3D-MolT5: Towards Unified 3D Molecule-Text Modeling with 3D Molecular Tokenization

Qizhi Pei,Lijun Wu,Kaiyuan Gao,Jinhua Zhu,Rui Yan
2024-06-09
Abstract:The integration of molecule and language has garnered increasing attention in molecular science. Recent advancements in Language Models (LMs) have demonstrated potential for the comprehensive modeling of molecule and language. However, existing works exhibit notable limitations. Most existing works overlook the modeling of 3D information, which is crucial for understanding molecular structures and also functions. While some attempts have been made to leverage external structure encoding modules to inject the 3D molecular information into LMs, there exist obvious difficulties that hinder the integration of molecular structure and language text, such as modality alignment and separate tuning. To bridge this gap, we propose 3D-MolT5, a unified framework designed to model both 1D molecular sequence and 3D molecular structure. The key innovation lies in our methodology for mapping fine-grained 3D substructure representations (based on 3D molecular fingerprints) to a specialized 3D token vocabulary for 3D-MolT5. This 3D structure token vocabulary enables the seamless combination of 1D sequence and 3D structure representations in a tokenized format, allowing 3D-MolT5 to encode molecular sequence (SELFIES), molecular structure, and text sequences within a unified architecture. Alongside, we further introduce 1D and 3D joint pre-training to enhance the model's comprehension of these diverse modalities in a joint representation space and better generalize to various tasks for our foundation model. Through instruction tuning on multiple downstream datasets, our proposed 3D-MolT5 shows superior performance than existing methods in molecular property prediction, molecule captioning, and text-based molecule generation tasks. Our code will be available on GitHub soon.
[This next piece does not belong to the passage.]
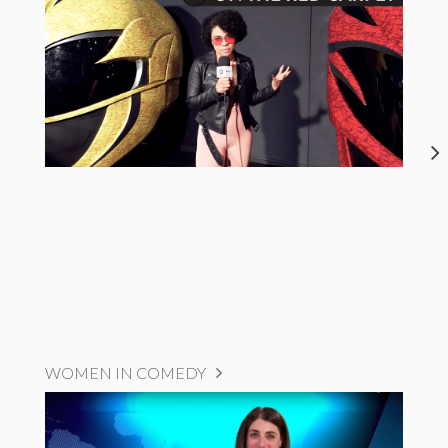
WOMEN IN COMEDY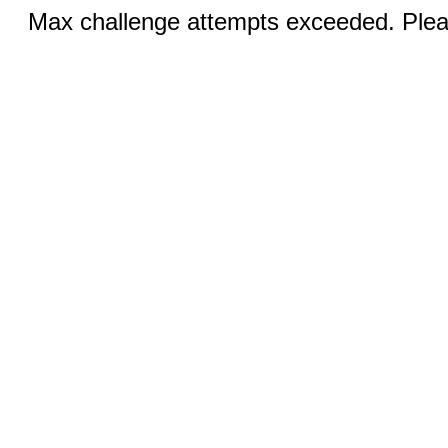
Max challenge attempts exceeded. Pleas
Biomolecules,Artificial Intelligence,Computational Engineering, Finance, and Science,Computation and Language,Machine Learning
What problem does this paper attempt to address?
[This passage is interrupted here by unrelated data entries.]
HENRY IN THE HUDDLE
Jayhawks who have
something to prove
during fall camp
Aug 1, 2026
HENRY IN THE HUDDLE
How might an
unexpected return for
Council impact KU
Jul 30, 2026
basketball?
This paper focuses on the problem of integrating molecular and language modeling in molecular science. Most existing methods overlook the modeling of three-dimensional (3D) information, which is crucial for understanding molecular structure and function. To address this issue, the paper proposes the 3D-MolT5 framework, which is a unified model capable of understanding and handling 3D molecular structures and related tasks. 3D-MolT5 maps the fine-grained 3D substructure representations to a dedicated 3D vocabulary using the 3D molecular fingerprint algorithm (E3FP), enabling seamless integration of 1D sequences and 3D structure representations in a tokenized form. Additionally, the model incorporates joint pretraining of 1D and 3D to enhance understanding and generalization across different modalities. Experimental results on multiple downstream datasets demonstrate that 3D-MolT5 outperforms existing methods in tasks such as molecular property prediction, molecular description generation, and text-based molecular design.